Боже, как просторна улица, по которой медленно идет твой отец! Горят фонари. Плащ расстегнут, под ногами шуршат листья - такие же, как при тебе.

Три года минуло после твоей смерти. Три года, месяц и шестнадцать дней.

"Кончающий с собой гонится за тем своим образом, который создал в своем воображении: с собой кончают лишь во имя того, чтобы жить".

В самом начале второй тетради нашел я эту запись - единственную, которая напоминала о случившемся.

"Я очень уважал вашу дочь..."

А ведь ничего особенного не сделала для него. Выслушала, взяла документы - справки, паспорт пасеки, сто граммов меду попросила принести и через два дня положила перед побелевшей от злости Стрекаловой результаты лабораторных анализов. Доказала: не обязательно летом, не обязательно на пасеке, но и так можно установить, есть ли гнильцы в меде. За два дня! А эта "за-ра-за" мытарила человека четыре месяца. "На лапу хотела... Шиш, говорю. Во-от такой! И показываю какой. Я ведь заводной мужик. У-у, заводной! В ветотдел пошел, а там к товарищ Щукиной направили. Молоденькая такая, в очках. Садитесь, говорит, пожалуйста. А эта - за-ра-за!"

В очках? Почему - в очках? Для чтения они не требовались тебе. Лишь кино, лишь телевизор... А там - в очках. Это было для меня новостью.

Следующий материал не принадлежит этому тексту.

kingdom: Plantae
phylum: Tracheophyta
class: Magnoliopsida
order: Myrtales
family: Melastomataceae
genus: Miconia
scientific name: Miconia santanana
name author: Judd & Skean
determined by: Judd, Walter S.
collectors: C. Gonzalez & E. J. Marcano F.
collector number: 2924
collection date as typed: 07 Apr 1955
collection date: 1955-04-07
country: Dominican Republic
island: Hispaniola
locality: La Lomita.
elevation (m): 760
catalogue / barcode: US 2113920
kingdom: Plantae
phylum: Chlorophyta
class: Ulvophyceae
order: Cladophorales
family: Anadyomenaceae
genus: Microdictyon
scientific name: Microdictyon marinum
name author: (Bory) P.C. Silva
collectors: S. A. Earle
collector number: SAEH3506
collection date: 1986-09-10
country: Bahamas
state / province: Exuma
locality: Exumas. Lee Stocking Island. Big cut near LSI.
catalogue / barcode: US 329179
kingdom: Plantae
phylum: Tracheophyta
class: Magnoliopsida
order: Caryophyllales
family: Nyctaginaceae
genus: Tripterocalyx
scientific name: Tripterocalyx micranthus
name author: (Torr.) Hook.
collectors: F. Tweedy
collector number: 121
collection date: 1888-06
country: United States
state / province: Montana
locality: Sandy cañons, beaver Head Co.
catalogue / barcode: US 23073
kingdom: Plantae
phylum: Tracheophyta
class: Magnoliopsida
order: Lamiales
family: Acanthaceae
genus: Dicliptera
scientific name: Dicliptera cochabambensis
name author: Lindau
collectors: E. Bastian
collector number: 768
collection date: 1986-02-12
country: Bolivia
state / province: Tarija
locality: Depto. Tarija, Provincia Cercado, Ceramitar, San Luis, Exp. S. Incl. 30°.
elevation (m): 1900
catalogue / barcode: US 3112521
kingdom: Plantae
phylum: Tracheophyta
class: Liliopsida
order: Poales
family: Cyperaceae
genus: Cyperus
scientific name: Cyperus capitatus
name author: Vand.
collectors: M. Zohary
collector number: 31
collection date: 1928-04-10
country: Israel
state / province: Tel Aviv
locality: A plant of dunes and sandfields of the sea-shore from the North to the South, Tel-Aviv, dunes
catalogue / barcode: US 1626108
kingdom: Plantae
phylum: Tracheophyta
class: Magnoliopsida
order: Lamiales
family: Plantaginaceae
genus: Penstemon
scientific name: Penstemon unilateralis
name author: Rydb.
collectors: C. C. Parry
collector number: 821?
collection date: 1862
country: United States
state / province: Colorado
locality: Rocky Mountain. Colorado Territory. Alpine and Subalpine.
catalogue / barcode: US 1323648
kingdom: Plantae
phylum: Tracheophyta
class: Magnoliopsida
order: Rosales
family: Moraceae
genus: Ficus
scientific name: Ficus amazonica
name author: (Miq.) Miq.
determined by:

Три года проработала врачом-эпизоотологом, но я даже не знал толком, чем, собственно, занималась ты.

Бумагами, чем же еще! Проклятыми бумагами... О другом, совсем-совсем о другом мечтала (в деревне жить, как и Рада,- угадал, да?), но с лихвой достало тебе студенческой практики, чтобы развеялась сказка о сельском айболите. Не столько ведь врачует нынешний айболит, сколько корпит над сводками да отчетами. А в промежутках, как мальчик на побегушках, выбивает то одно, то другое. И он же, айболит, сопровождает собственных пациентов на бойню, где они сутками томятся в ожидании.

Нет, не вдохновляла тебя эта перспектива. Лучше уж, решила, областная ветслужба. Полагала наивно, что чем выше человек, тем больше возможностей у него сделать что-то.

Взялась горячо. Лишь после твоей смерти узнал я, как горячо ты взялась. Тогда же другое видел...

"Померь",- сказала, и как ожили, как загорелись надеждой глаза твоего мужа! Нет, не джинсы обрадовали его, хотя он любил и умел одеться, этот единственный сын потомственного слесаря. Не они зажгли надежду в глазах. На нас с матерью они тем более не произвели впечатления, хотя и она и я щупали их с видом знатоков. Я причмокивал: "Ну, Александр Георгиевич! Какие портки отхватила женушка!"

Тихо отошла ты к аквариуму. Стояла спиной к нам, а мы-то, мы!.. Вот когда я впервые понял: все, баста! Конец пришел вашему супружеству.